When Jack takes control of Newman Enterprises and steals Neil away from Chancellor, Katherine comes out of retirement to run her company on her own. Katherine begins suffering from lapses of memory and Jill blames her new assistant, Adriana Stone (Jhoanna Flores). However, it is eventually revealed Katherine has a brain tumor, and Katherine makes Cane keep the secret while she undergoes surgery. The tumor is benign. Katherine steps down as CEO and names Cane as her successor much to Jill's dismay. Cooper's last appearance is Katherine wishing Jill goodnight after a welcome home party.

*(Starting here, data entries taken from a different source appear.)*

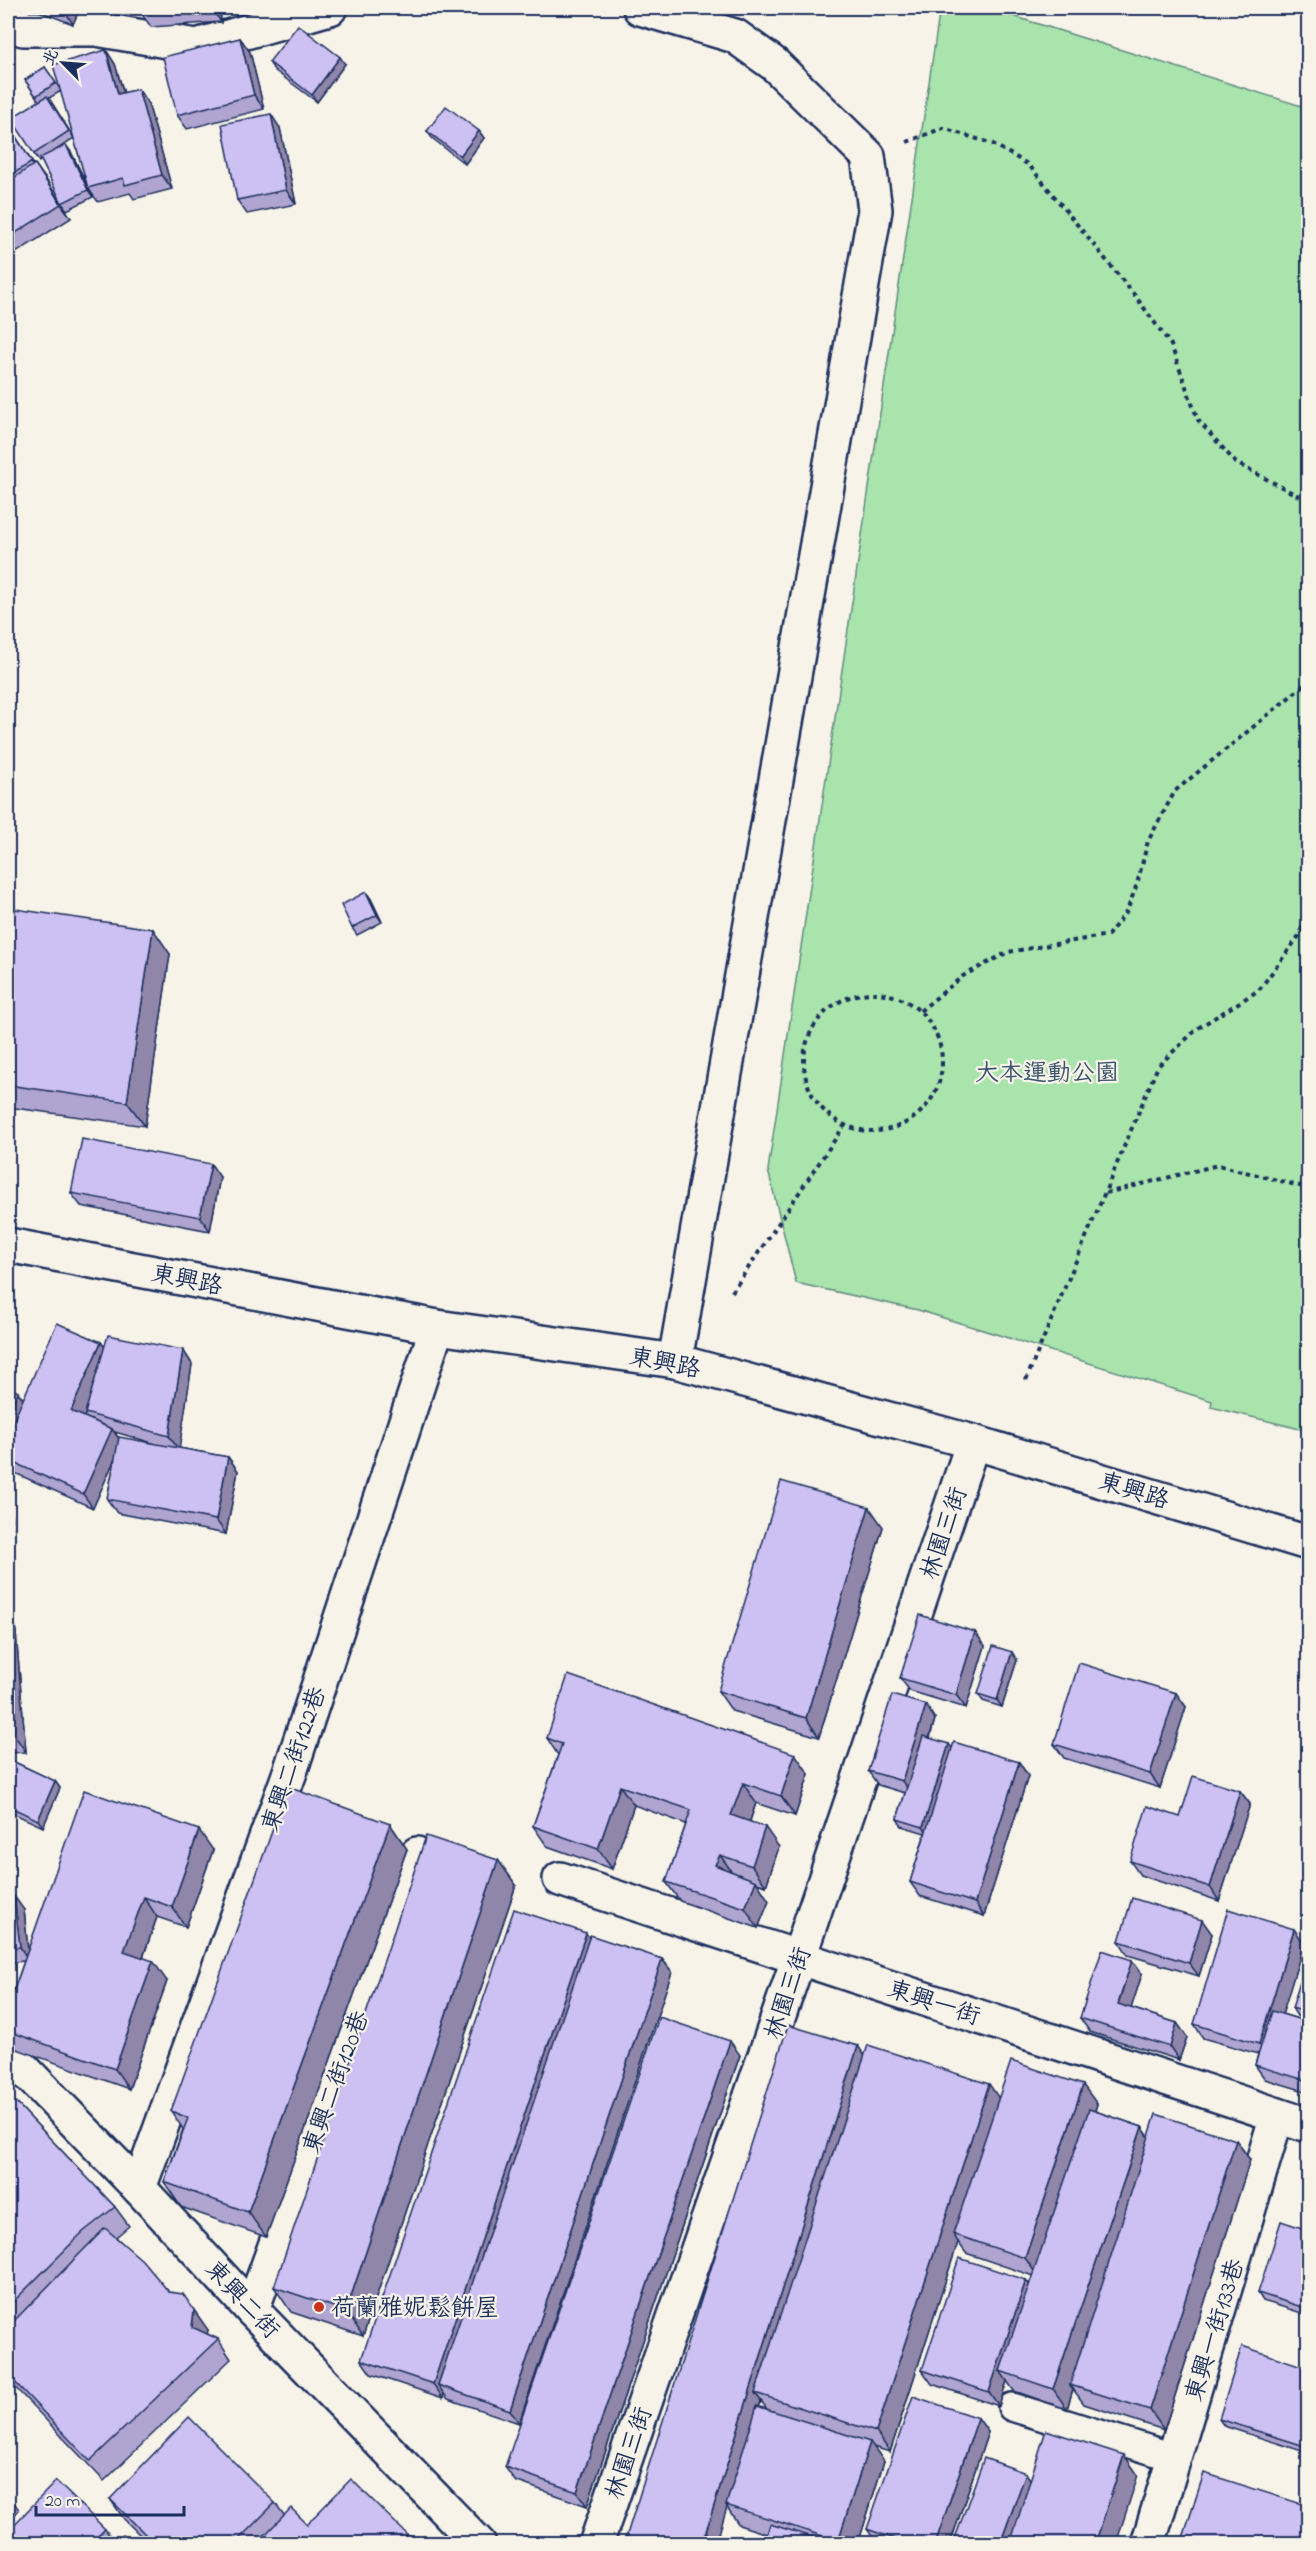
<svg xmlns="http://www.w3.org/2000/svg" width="1316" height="2551" font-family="'Indie Flower','LXGW WenKai TC',sans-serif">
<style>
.green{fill:#a8e4ab;stroke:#628a84;stroke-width:1.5}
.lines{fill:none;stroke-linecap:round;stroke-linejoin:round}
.lane-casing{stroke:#1b2f5e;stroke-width:32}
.street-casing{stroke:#1b2f5e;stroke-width:38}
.secondary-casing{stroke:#1b2f5e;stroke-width:38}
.path{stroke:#1b2f5e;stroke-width:4;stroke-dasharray:4.5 4.5;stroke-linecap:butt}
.lane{stroke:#f7f3e8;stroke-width:27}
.street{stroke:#f7f3e8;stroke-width:33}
.secondary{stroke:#f7f3e8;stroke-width:33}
.wall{fill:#b0a5d0;stroke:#1b2f5e;stroke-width:1.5;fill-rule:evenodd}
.shaded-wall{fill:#9086a9;stroke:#1b2f5e;stroke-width:1.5}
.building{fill:#cdc0f2;stroke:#1b2f5e;stroke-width:1.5}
.poi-dot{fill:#c8321e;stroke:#f7f3e8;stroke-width:2}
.labels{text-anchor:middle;stroke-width:4.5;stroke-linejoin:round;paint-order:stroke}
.park-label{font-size:24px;fill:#37536d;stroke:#f7f3e8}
.street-label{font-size:24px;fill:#1b2f5e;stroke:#f7f3e8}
.poi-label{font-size:24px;fill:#1b2f5e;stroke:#f7f3e8;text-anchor:start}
</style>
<rect width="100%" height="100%" fill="#f7f3e8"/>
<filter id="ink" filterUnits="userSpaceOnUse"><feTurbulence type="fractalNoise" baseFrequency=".0167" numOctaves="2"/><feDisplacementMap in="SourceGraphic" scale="12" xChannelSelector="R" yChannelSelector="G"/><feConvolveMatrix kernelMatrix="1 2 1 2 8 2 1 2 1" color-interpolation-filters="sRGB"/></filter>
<g filter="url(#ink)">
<polygon class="green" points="940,8 987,8 1308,108 1308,1431 1211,1407 1212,1401 918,1310 796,1283 768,1170"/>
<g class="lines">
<defs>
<polyline id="lane" points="1012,2407 1176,2458"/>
<g id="street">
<polyline points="640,8 735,36 774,64 868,156 875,210 675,1361"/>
<polyline points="8,16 23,29 96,29 196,46 330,8"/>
<polyline points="560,1879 1308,2125"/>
<polyline points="8,2053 139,2188 252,2310 479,2544"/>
<polyline points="139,2188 290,1772 437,1327"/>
<polyline points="252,2310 417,1854"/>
<polyline points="596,2544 799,1957 973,1442"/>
<polyline points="1148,2544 1277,2115"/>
</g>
<polyline id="secondary" points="8,1245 437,1327 675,1361 973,1442 1308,1543"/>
</defs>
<use href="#lane" class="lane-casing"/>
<use href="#street" class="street-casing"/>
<use href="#secondary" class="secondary-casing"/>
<g class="path">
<polyline points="907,142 943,128 993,144 1029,165 1136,297 1171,345 1198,420 1236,463 1308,501"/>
<circle cx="873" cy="1062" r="69"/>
<polyline points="920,1011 963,976 1008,952 1108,935 1127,911 1137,884 1148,841 1175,791 1308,682"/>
<polyline points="1106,1193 1218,1165 1308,1188"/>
<polyline points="732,1292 844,1126"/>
<polyline points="1026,1380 1158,1066 1198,1028 1259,990 1299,936 1308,911"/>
</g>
<use href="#lane" class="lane"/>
<use href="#street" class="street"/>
<use href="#secondary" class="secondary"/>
</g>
<g class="wall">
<polygon points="30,8 80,8 73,24"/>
<polygon points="220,8 221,22 151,27 141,13"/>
<polygon points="8,33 11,38 9,126 34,165 45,178 71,218 8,258"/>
<polygon points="240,38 250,52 264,109 187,129 177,115"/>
<path d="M106 50 115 64 124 93 138 89 148 103 172 189 134 199 130 193 98 202 88 188 74 138 55 151 71 152 93 197 67 210 62 203 41 160 39 162 34 154 39 101 25 80 45 67 60 89ZM61 91 74 138 49 98Z"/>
<polygon points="269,62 345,64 317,102 274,70"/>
<polygon points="280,128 296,204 247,214 237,200"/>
<polygon points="427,131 479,131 484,138 465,164 432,138"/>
<polygon points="366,892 371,899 382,922 357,935 352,928"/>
<polygon points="8,908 170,954 145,1126 8,1107"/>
<polygon points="220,1177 210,1231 81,1206 71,1193"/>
<path d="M101 1342 104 1347 183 1350 192 1364 179 1448 228 1457 238 1471 226 1534 117 1513 107 1499 115 1458 93 1508 8 1470V1386L23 1399ZM115 1432 156 1444 119 1439Z"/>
<polygon points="8,1497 9,1500 12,1529 8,1530"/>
<polygon points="883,1527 819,1737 732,1711 718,1691"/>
<polygon points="8,1538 26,1752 8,1753"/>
<polygon points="975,1632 985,1646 966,1708 910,1691 900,1678"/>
<polygon points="1017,1660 1002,1707 983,1701 978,1694"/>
<polygon points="1176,1693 1186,1707 1160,1788 1064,1758 1054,1744"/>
<polygon points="935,1719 930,1738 952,1748 1019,1762 1028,1776 984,1916 920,1896 910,1882 925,1833 902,1826 897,1819 905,1793 878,1785 868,1771"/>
<polygon points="547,1738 795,1754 809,1774 795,1816 756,1803 750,1821 779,1847 766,1886 757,1883 769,1901 758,1928 680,1901 666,1882 686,1824 634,1805 612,1869 547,1846 533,1826 558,1755"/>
<polygon points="8,1759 55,1781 60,1788 43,1827 8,1811"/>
<polygon points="1240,1791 1250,1804 1219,1901 1140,1875 1130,1861"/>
<polygon points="390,1824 407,1849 266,2237 181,2207 164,2182 183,2129 171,2111"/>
<polygon points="213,1850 186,1927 157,1917 143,1958 167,1981 129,2089 14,2048 8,2039 8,2007 24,1961 8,1963 8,1897 24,1910 28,1949"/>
<polygon points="498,1860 516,1885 363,2336 291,2312 274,2287"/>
<polygon points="1212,1934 1199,1976 1128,1955 1119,1941"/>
<polygon points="589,1938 662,1959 672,1972 519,2423 448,2399 444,2394 443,2398 371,2374 361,2360"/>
<polygon points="1304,1943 1282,2014 1308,2022 1308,2092 1265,2079 1255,2065 1258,2054 1203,2038 1194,2024"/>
<polygon points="1308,1971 1308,2019 1297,2016 1292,2008"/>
<polygon points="1142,1974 1131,2008 1177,2023 1187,2037 1179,2060 1090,2032 1080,2018"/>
<path d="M858 2046 864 2056 998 2098 1097 2104 1095 2111 1142 2127 1149 2137 1236 2140 1250 2160 1164 2430 1084 2404 1073 2389 1067 2409 1014 2391 1007 2381 999 2406 932 2384 922 2370 1026 2280 1030 2285 1033 2276 966 2253 958 2242 890 2452 873 2447 884 2461 858 2544H764L767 2534 739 2525 727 2507 624 2544ZM761 2401 767 2409 759 2407Z"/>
<polygon points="740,2055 587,2506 515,2481 505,2467"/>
<polygon points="8,2094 115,2207 129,2226 116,2237 169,2292 208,2330 207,2334 218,2339 231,2359 104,2481 8,2380"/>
<polygon points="1308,2230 1308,2315 1263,2301 1258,2293"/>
<polygon points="1308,2368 1308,2453 1224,2426 1219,2419"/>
<polygon points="978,2418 988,2432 950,2544 877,2543 867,2529"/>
<polygon points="8,2493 19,2510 8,2522"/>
<polygon points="110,2499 275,2503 284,2515 307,2524 414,2541 416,2544 149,2544 124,2519"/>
<polygon points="105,2529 115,2543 132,2544 8,2544"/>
</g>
<g class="shaded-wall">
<polygon points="65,8 80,8 73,24 64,10"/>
<polygon points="211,8 220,8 221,22 212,9"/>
<polygon points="8,33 11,38 8,126 41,176 8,131"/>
<polygon points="240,38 250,52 264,109 254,95"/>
<polygon points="106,50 115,64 128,108 118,94"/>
<polygon points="340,57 345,64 317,102 312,95"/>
<polygon points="138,89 148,103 172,189 162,175"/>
<polygon points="271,114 280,128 296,204 286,190"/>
<polygon points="479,131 484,138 465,164 460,156"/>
<polygon points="66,145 71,152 93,197 88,190"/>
<polygon points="35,164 45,178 71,218 61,204"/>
<polygon points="366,892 371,899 382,922 377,915"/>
<polygon points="153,929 170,954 145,1126 127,1102"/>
<polygon points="211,1164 220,1177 210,1231 200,1217"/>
<polygon points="101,1342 111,1356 81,1424 71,1411"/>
<polygon points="183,1350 192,1364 179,1450 169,1436"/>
<polygon points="18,1392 28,1406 8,1442 8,1411"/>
<polygon points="112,1429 122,1443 93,1508 83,1494"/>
<polygon points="228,1457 238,1471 226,1534 216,1520"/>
<polygon points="8,1497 9,1500 12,1529 8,1523"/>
<polygon points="869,1507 883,1527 819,1737 806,1718"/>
<polygon points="8,1538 26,1752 12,1732 8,1681"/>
<polygon points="975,1632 985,1646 966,1708 956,1695"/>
<polygon points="1012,1652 1017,1660 1002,1707 997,1700"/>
<polygon points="1176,1693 1186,1707 1160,1788 1150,1774"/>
<polygon points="926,1705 935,1719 912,1795 902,1781"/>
<polygon points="949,1744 954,1751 928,1834 923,1827"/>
<polygon points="795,1754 809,1774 795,1816 781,1796"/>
<polygon points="1019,1762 1028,1776 984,1916 975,1903"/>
<polygon points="55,1781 60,1788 43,1827 38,1820"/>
<polygon points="743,1783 756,1803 745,1835 731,1815"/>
<polygon points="620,1786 634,1805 612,1869 598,1849"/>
<polygon points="1240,1791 1250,1804 1219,1901 1210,1887"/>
<polygon points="390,1824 407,1849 266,2237 248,2212"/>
<polygon points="765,1827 779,1847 766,1886 752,1866"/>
<polygon points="199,1830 213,1850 186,1927 172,1907"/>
<polygon points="720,1855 734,1875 715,1865"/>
<polygon points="498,1860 516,1885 363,2336 346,2311"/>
<polygon points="756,1881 769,1901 758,1928 745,1908"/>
<polygon points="14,1896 24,1910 29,1961 20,1947"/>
<polygon points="144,1897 157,1917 138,1971 124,1951"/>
<polygon points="1202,1920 1212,1934 1199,1976 1189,1963"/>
<polygon points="1294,1929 1304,1943 1269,2058 1259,2044"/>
<polygon points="586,1933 595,1947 438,2385 444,2394 443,2398 433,2384"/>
<polygon points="662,1959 672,1972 519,2423 510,2410"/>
<polygon points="1132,1960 1142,1974 1128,2018 1118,2004"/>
<polygon points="153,1961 167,1981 129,2089 115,2069"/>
<polygon points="1177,2023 1187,2037 1179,2060 1170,2047"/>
<polygon points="730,2041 740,2055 587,2506 577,2492"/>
<polygon points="858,2046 868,2060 755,2393 761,2401 727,2506 726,2505 727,2507 716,2544 702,2544"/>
<polygon points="989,2084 1003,2104 953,2234 958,2242 890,2452 876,2432"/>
<polygon points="1083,2085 1097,2104 1039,2278 1025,2258"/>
<polygon points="1142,2127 1155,2146 1070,2385 1073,2389 1067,2409 1053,2389"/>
<polygon points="1236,2140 1250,2160 1164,2430 1150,2410"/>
<polygon points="1026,2280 1036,2294 1000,2371 1007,2381 999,2406 989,2392"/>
<polygon points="194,2310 208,2330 205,2347 192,2327"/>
<polygon points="978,2418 988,2432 950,2544 935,2544"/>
<polygon points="870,2442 884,2461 858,2544 840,2544 838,2541"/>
<polygon points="1124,2455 1138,2475 1116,2544 1095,2544"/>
<polygon points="1026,2473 1035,2487 1015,2544 1000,2544"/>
</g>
<g class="building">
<polygon points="141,8 211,8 212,9 141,13"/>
<polygon points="298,25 340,57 312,95 269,62"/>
<polygon points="240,38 254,95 177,115 163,57"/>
<polygon points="106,50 118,94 138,89 162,175 125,185 123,178 88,188 53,65"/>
<polygon points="45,67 56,83 36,96 25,80"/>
<polygon points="47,96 69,131 34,154 11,118"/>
<polygon points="446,106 479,131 460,156 427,131"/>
<polygon points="271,114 286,190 237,200 222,124"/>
<polygon points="8,125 32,162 8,177"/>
<polygon points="66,145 88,190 62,203 40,158"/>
<polygon points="35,164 61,204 8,238 8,182"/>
<polygon points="366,892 377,915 352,928 341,905"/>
<polygon points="8,908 153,929 127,1102 8,1085"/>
<polygon points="82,1139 211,1164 200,1217 71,1193"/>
<polygon points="57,1323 101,1342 71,1411 112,1429 83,1494 8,1460 8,1433"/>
<polygon points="108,1335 183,1350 169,1436 85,1413"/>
<polygon points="8,1386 18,1392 8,1411"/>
<polygon points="119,1437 228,1457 216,1520 107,1499"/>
<polygon points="781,1481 869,1507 806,1718 718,1691"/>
<polygon points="920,1615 975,1632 956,1695 900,1678"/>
<polygon points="993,1646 1012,1652 997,1700 978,1694"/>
<polygon points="1079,1663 1176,1693 1150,1774 1054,1744"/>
<polygon points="568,1675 795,1754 781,1796 743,1783 731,1815 765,1827 752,1866 720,1855 715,1865 756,1881 745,1908 666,1882 691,1810 620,1786 598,1849 533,1826 562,1744 547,1738"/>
<polygon points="8,1681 12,1732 8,1732"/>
<polygon points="892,1695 926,1705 902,1781 868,1771"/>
<polygon points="923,1736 949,1744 923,1827 897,1819"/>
<polygon points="954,1742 1019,1762 975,1903 910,1882"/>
<polygon points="8,1759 55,1781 38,1820 8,1806"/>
<polygon points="1193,1776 1240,1791 1210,1887 1130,1861 1147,1806 1180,1817"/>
<polygon points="288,1787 390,1824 248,2212 164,2182 188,2118 171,2111"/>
<polygon points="84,1790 199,1830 172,1907 144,1897 124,1951 153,1961 115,2069 8,2031 8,2007"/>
<polygon points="426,1836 498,1860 346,2311 274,2287"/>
<polygon points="14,1896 20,1947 8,1948 8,1897"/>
<polygon points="1132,1898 1202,1920 1189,1963 1119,1941"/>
<polygon points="514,1909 586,1933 433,2384 361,2360"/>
<polygon points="1228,1909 1294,1929 1259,2044 1194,2024"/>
<polygon points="590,1935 662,1959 510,2410 438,2385"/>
<polygon points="1102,1950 1132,1960 1118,2004 1177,2023 1170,2047 1080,2018"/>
<polygon points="1304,1969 1308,1971 1308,2013 1292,2008"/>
<polygon points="1272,2011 1308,2022 1308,2081 1255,2065"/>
<polygon points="659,2017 730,2041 577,2492 505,2467"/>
<polygon points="788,2025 858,2046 702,2544 624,2544"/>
<polygon points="868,2045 989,2084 876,2432 755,2393"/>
<polygon points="1011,2061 1083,2085 1025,2258 953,2234"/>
<polygon points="8,2094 115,2207 83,2232 8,2307"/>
<polygon points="1089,2109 1142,2127 1053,2389 1000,2371"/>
<polygon points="1156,2114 1236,2140 1150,2410 1070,2385"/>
<polygon points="1281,2221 1308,2230 1308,2309 1258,2293"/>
<polygon points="105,2228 142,2260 169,2292 183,2294 194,2310 192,2327 218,2339 90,2461 8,2375 8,2327"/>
<polygon points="959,2258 1026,2280 989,2392 922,2370"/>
<polygon points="1242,2346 1308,2368 1308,2447 1219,2419"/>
<polygon points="913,2396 978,2418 935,2544 909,2544 867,2529"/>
<polygon points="757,2406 870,2442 838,2541 726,2505"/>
<polygon points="189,2417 275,2503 234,2544 155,2544 110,2499"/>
<polygon points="1046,2430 1124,2455 1095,2544 1010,2544"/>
<polygon points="984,2458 1026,2473 1000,2544 953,2544"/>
<polygon points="1204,2473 1308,2506 1308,2544 1181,2544"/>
<polygon points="351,2479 414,2541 412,2544 256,2544 291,2508 307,2524"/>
<polygon points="56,2481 105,2529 90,2544 8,2544 8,2531"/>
<polygon points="770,2524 831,2543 830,2544 764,2544"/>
<polygon points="123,2535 132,2544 114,2544"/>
<polygon points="440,2539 444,2544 435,2544"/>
</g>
</g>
<circle class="poi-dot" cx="319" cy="2307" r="6"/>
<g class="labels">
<g class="park-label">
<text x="1047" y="1080">大本運動公園</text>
</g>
<g class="street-label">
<text transform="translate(187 1279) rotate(11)" y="8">東興路</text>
<text transform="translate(665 1362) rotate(11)" y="8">東興路</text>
<text transform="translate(1134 1490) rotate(17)" y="8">東興路</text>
<text transform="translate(943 1533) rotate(-71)" y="8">林園三街</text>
<text transform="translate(293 1759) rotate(-71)" y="8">東興二街122巷</text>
<text transform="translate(787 1993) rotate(-71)" y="8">林園三街</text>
<text transform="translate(934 2002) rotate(18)" y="8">東興一街</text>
<text transform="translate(335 2082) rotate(-70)" y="8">東興二街120巷</text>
<text transform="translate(243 2299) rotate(47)" y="8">東興二街</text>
<text transform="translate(1214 2330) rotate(-73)" y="8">東興一街133巷</text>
<text transform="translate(628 2453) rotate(-71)" y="8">林園三街</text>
</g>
<g class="poi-label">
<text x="331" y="2315">荷蘭雅妮鬆餅屋</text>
</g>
</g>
<rect width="1316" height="2551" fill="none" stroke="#f7f3e8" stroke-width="30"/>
<rect x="15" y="15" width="1286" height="2521" fill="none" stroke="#1b2f5e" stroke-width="2" filter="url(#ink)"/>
<g transform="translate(63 63) rotate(295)" stroke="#f7f3e8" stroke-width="4.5" paint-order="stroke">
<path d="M0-4.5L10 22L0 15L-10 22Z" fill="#1b2f5e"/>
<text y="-9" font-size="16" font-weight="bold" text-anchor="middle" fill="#1b2f5e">北</text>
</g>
<path d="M36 2506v9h148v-9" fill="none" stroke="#1b2f5e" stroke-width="3"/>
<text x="45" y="2506" font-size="18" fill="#1b2f5e" stroke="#f7f3e8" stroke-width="4.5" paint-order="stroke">20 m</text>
</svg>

Katherine and Murphy then embark on a three-month-long vacation to several locations where they send postcards to her relatives instructing them to meet her at the mansion on August 16. Jill is shocked to realize the places on the list are on Katherine's bucket list. Murphy returns and tells everyone Katherine died in her sleep following a reunion with Tucker on August 1. Katherine leaves Jill a mysterious letter, while she encourages Nikki to track down the child she gave up as a teenager. After Katherine's funeral, she appears to Jill and Nikki smiling. Katherine instructs her family and friends to celebrate her life, instead of mourning her death. In the meantime, she leaves Devon the remainder of her estate, amounting in $2.45 billion.

== Reception ==
Katherine is considered a daytime television icon, described as "the matriarch of all soaps". Some critics have said that Cooper's performance as Katherine has contributed to the show's success and longevity. HuffPost TV ranked her at number four on "The 15 Most Memorable Female Soap Opera Characters Ever", with Michael Maloney writing:

We've watched Katherine Chancellor lose her husband to a younger woman, undergo a face-lift, battle alcoholism and return to her family after her doppelganger died in a car wreck. Cooper's Kay lends sympathetic support to loved ones like her best pal Nikki and her granddaughter Mac, but what we love to see Kay do more than anything is outwit her rival Jill, a feat she often excels at.

In 2022, Charlie Mason from Soaps She Knows named Katherine as the best character on his list of the best 25 characters from The Young and the Restless, commenting "Who on earth could possibly outrank the undisputed king of Genoa City? The late, great Jeanne Cooper's beloved Mommy Warbucks, that’s who. A rare gem, the so-called Duchess was a fabulously flawed individual who was fated to follow her heart… even when that foolish organ convinced her that it was a great idea to drive over a cliff with her estranged husband in tow!"